◆ **DATA SUPPLIED**

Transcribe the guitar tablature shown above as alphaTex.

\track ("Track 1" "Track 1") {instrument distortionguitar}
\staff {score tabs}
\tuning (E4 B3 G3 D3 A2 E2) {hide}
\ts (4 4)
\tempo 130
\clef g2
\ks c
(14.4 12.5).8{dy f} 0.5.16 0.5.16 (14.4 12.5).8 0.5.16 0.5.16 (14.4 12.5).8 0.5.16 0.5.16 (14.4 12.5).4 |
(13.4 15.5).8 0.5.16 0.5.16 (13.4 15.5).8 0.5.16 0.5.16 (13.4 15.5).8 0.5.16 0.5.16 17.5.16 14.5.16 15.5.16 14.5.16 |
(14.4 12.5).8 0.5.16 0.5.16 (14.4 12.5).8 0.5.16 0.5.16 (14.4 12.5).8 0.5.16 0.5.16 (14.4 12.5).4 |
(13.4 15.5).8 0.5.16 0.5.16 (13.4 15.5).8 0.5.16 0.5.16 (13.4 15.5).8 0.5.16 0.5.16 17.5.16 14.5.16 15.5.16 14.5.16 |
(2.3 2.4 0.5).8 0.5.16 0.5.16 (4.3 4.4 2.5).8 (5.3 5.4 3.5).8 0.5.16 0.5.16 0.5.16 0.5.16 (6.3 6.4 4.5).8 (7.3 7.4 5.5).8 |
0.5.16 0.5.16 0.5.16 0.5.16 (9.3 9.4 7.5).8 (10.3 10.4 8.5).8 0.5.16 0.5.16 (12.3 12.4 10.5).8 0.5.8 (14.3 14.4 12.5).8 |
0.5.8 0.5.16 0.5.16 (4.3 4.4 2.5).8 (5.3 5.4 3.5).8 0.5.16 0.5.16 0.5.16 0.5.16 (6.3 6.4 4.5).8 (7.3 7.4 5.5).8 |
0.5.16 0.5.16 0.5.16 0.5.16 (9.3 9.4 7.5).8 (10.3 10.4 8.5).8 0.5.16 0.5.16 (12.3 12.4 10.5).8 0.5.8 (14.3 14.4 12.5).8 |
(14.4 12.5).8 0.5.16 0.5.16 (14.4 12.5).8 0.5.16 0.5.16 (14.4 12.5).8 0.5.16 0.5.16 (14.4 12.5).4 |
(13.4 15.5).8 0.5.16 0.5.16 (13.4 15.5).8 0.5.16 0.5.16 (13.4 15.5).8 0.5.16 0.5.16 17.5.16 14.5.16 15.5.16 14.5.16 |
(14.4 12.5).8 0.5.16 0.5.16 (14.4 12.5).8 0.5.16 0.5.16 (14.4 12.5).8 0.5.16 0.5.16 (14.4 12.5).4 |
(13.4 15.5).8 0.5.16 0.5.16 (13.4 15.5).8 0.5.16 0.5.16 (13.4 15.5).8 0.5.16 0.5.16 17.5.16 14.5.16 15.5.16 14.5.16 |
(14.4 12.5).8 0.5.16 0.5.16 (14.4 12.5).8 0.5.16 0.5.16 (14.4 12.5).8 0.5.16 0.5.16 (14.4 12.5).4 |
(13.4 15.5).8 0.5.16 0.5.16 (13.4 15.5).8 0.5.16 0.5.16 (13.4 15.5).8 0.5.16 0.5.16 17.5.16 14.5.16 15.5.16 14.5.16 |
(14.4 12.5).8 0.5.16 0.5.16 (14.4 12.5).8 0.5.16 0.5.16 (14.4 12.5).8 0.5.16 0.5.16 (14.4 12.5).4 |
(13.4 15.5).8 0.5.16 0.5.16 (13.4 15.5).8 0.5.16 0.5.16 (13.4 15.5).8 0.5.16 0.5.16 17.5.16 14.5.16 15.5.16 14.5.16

◆ **AIM OF THE EXERCISE**
Locate every line in the entries above that contains the word "Transcribe", and copy each one.

◆ **FINAL ANSWER**
Transcribe the guitar tablature shown above as alphaTex.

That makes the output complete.